EXERCISE OBJECTIVE —
Pick up the article about the decline of Catholic parochial schools where it ends and keep writing it.

PAGE TEXT —
╔══

A series of major studies in the past few years, including one by the White House Domestic Policy Council, have described the dwindling presence of parochial schools as a crisis not just for Catholics but for society.

The losses have already been deeply felt in impoverished urban neighborhoods, where parochial schools have attracted poor and minority students — including non-Catholics — seeking havens of safety and order from troubled public schools. Roughly 20 percent of parochial school students are not Catholic, according to experts.

The Archdiocese of Washington was so desperate to save seven struggling parochial schools last year that it opted for a solution that shook Catholic educators to the core. It took down the crucifixes, hauled away the statues of the Virgin Mary, and — in its own word — “converted” the schools in the nation’s capital into city charter schools.

The Washington choice seemed to limn in its most extreme form the predicament facing Catholic education: How to maintain a Catholic school tradition of no-frills educational rigor, religious teaching and character-building — a system that has helped shape generations of America’s striving classes since the turn of the last century — when Catholics are no longer signing up their children.

“It was taken for granted for a long time that Catholic schools would always be there,” said Dr. Karen M. Ristau, president of the National Catholic Educational Association, a lobbying group. “People are beginning to realize that this is a false assumption.”

The Rev. Timothy R. Scully, who led the Notre Dame task force study widely credited with igniting the current self-examination, was more blunt.

“There is a window open, and we may have a chance to reverse the trend of decline,” he said. “But I’m not sure how long it will remain open.”

Why this matters deeply to committed Catholics has been articulated repeatedly by parents, students and alumni of the nation’s roughly 2,000 parochial schools shuttered since 1990, a majority in just the last eight years.

Parents in Brooklyn last week, echoing those before them, said it was about bonds of faith, place and time.

╚══

DATA EXCERPTS —
╔══

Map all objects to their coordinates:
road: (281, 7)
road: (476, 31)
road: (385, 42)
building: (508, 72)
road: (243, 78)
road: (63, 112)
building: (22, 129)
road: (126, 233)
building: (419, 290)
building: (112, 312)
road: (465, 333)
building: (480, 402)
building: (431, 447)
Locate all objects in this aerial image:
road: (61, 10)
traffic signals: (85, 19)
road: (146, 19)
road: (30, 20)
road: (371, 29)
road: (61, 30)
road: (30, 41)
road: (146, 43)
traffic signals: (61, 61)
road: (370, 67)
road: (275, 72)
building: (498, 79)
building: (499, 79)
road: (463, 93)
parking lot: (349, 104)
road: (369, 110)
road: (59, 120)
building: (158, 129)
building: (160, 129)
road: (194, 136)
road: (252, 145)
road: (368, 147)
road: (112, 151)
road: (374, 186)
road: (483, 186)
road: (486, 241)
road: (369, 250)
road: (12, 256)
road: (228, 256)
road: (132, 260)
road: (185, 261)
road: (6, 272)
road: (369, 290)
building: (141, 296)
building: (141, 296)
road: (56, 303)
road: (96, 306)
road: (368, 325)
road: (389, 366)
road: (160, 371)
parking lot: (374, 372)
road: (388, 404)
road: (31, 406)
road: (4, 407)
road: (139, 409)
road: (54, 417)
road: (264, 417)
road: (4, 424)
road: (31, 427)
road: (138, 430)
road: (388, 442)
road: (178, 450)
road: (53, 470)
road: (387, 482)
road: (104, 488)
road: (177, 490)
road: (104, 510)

╚══

EXERCISE OUTPUT —
“My grandmother and grandfather, my aunts and uncles, both my parents, my wife and I and now our kids have gone to Holy Name,” said Martin J. Cottingham, 38, a member of the class of 1984 of Holy Name of Jesus elementary school in Brooklyn, which would merge with a neighboring school under the Brooklyn Diocese’s reorganization plan. “The world can change, but if you got your school, your church, your sports all within a couple of blocks, you’re safe.”

At its peak in 1965, the church’s network of parochial schools numbered more than 12,000 in the United States. The bulk of those were built starting at the turn of the century, when Catholic bishops commanded every parish to build one, largely from concern that waves of Catholic immigrants then arriving from Ireland and Italy would be lost in a public school system that was openly hostile to their beliefs.

The goal set by the bishops in 1884 — “every Catholic child in a Catholic school” — was never quite met. But by 1965, roughly half of all Catholic children in America attended Catholic elementary schools, according to the National Catholic Educational Association.

The number today is about 15 percent. Among Latinos, the fastest-growing church group — soon to comprise a majority of Catholics in the United States — it is only 3 percent.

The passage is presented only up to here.